Edna and Harvey: Harvey’s New Eyes speaks a language all its own.
It’s not in the narrative that we find that language. Really, much of the narrative is an excuse for an extended black humor setpiece in which a good and virtuous little girl accidentally(?) kills almost everyone around her. The twists in the story are projected very early on, and the dialogue is a little bit overcooked in its propensity to say twice as many words as actually need to be said at any given time. Despite its drawbacks, the narrative is interesting enough, and the hook of seeing just who’s going to get killed when and how allows for the sort of morbid curiosity that keeps a player clicking. The narrative of Harvey’s New Eyes is serviceable. But it’s not what makes the game special.
It’s not in the game mechanics that we find that language, either, at least not specifically. Harvey’s New Eyes is an adventure game, and it plays like an adventure game. There are plenty of items to pick up, characters to talk to, and environs to visit. There are minigames, little diversions that happen at irregular intervals that offer some sort of logic problem or block puzzle to solve. You don’t have to do them—each minigame has a “skip” button that’ll send you right back to the adventuring—but it’s worth doing them to break up the mood every so often.
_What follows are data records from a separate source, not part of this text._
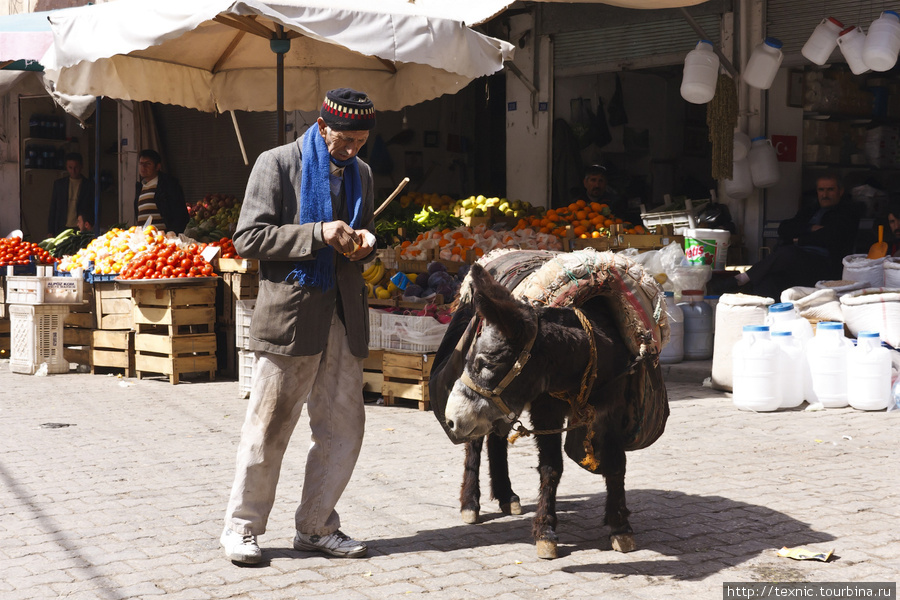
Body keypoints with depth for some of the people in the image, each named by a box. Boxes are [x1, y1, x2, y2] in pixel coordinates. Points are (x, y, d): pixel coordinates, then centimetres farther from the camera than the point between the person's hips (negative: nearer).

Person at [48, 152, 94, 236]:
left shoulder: (90, 185, 5)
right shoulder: (58, 184, 12)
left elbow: (93, 210, 5)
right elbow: (52, 209, 13)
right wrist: (51, 231, 7)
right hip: (62, 229, 2)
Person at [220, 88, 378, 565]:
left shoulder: (360, 172, 15)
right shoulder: (276, 164, -4)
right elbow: (248, 238, -10)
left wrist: (362, 243, 2)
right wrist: (318, 234, -18)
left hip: (343, 317, 6)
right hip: (290, 312, -6)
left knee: (343, 427, 7)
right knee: (268, 428, 1)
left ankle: (315, 526, 20)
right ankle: (242, 527, 16)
It’s not even in the game’s art style that we find the language. It’s a slightly off-center cartoon art style, in which nobody really has a mouth unless they are speaking, and its hand-drawn style veers from detailed and intriguing to crude and ugly seemingly on a whim.
Really, it’s in the interplay that connects the three aspects above that we find the true language of Harvey’s New Eyes. The narrative sets up the head space of the player. Lilli, the aforementioned accidental homicidal maniac, is the character that the player is forced to identify with, and in so doing, forces us to think like she does. It’s not the first game that has put us in the shoes of a child, but it’s this very specific child that helps set this game apart from others. She’s more naïve than even your typical child, more literal-minded than we may be used to.
How this plays into the game’s puzzles is sublimely executed. Simply do everything that is asked of Lilli, and you will succeed. Puzzles that involve item combination are almost never random. If you are supposed to build a trophy that looks like an animal and you happen to have a paper spike and an animal head, well, you know what to do. If you are asked to start a fire in the stove by someone in a position of authority, well, it doesn’t matter that another child happens to be in the stove when you do.
You do as you are told.
What the art does in this particular equation is that it makes everything OK. I can’t imagine a game with humor this black working with a photorealistic aesthetic. The art of Harvey’s New Eyes is what draws the player into the role of Lilli and actually makes the player okay with what is going on. It’s the sick and twisted mind of the grade schooler who spent all their time drawing skulls and monsters and Giger-esque instruments of destruction. It’s not pretty so much as it’s colorful and stylized in a way that never lets you forget that you’re in a fantasy world. The world of Harvey’s New Eyes exists in a place that only works if you never start confusing its world for reality. This is true in its narrative, and this is true in its puzzles. It’s a very thin line between needlessly macabre and charmingly morbid. Harvey’s New Eyes treads that line almost flawlessly.
There are certainly quirks that do detract from the overall experience. Hunt ‘n peck puzzles whose only challenge is to find the pixel that contains the necessary item are never fun, and a couple of the later puzzles fall into this trap, confusing small click windows for difficulty. There’s also a mechanic that manifests later in the game that involves a means of travel from one place to another that seriously stymies the momentum of the game by getting it caught up in load times (at least on my wimpy little machine) and transitional animations.
Still, that a game like Harvey’s New Eyes would be a little rough around the edges is almost part of its charm. It’s very easy to put down when it gets frustrating and pick up again when the bad vibes wear off. It’s not a game that will win any prizes for originality—at its root, it’s your everyday PC adventure game—but the way it goes about its business keeps you off-balance. It may not be a unique experience, but it feels like it is. That makes it something worth looking at.